Ce n’est que plus tard dans le rêve, et quelques jours écoulés que je repassai devant la boutique. Je tins à aller saluer le chocolatier en chef qui s’avéra être une chocolatière. Son visage ne m’était pas inconnu, d’ailleurs, quand elle me vit, elle me demanda si on ne s’était pas déjà rencontrées quelque part. Je lui racontais l’histoire des plaques de chocolat tombées sur le sol humide de la dernière fois et mon initiative, elle me remercia et avec bienveillance m’invita à entrer à nouveau dans sa cuisine, me montrant son savoir faire et me faisant goûter à ses merveilles. Elle me proposa même de travailler pour elle, si jamais je cherchais un emploi, puis m’invita à boire un thé dans son appartement avec son concubin, à quelques rues de son atelier.

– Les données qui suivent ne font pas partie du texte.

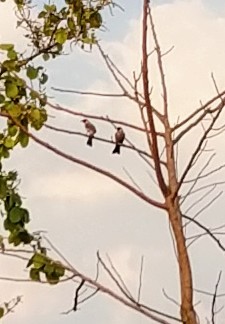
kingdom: Animalia
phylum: Chordata
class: Aves
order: Passeriformes
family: Pycnonotidae
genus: Pycnonotus
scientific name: Pycnonotus aurigaster
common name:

Cette chocolaterie devint un lieu de prédilection et de sourires et cette femme une personne chère à mon cœur, je passais devant la boutique régulièrement dire bonjour jusqu’à y croiser Grand Fou par un de ces hasards. Il avait deux langue-de-chat, une dans chaque main et il m’en tendit une. La sienne était un peu différente de la mienne, d’ailleurs à la fin, ce n’était même plus un bout de gâteau, mais quelque chose en métal sans cesse en transformation je crois bien. Je croquais dans ma langue-de-chat pendant qu’on s’échangeait quelques mots.
- « Alors, parisienne pour de bon? »
- « Il est vrai qu’on se croise souvent, mais je fais encore les aller et retour. »
- « Eh bien, reste six mois! » fait-il dans une grande exclamation en écartant les bras.
- « Tu sais, on se croise tellement souvent qu’au final, c’est autant que si j’étais restée! »
- « Certes. »
- « Sauf qu’on ne profite pas de ce temps là. Lorsqu’on se voit, c’est comme si ça n’existait pas. »
Ca le fait sourire, il a le regard qui sait de quoi je parle et qui acquiesce à demi-mots mais je n’ai pas fini de m’exprimer alors en me rapprochant de son visage dans un grand élan de courage je m’agrippe à sa veste pour donner du sens à ma phrase :
- « Alors, ce serait bien que les prochaines fois on saisisse réellement les chances de se rencontrer pour se parler mais pas pour ne rien dire, qu’on soit présents lorsque vient le moment, vraiment, d‘accord ? »
- « D’accord. »
Je sursaute à nouveau avec la sonnerie du réveil.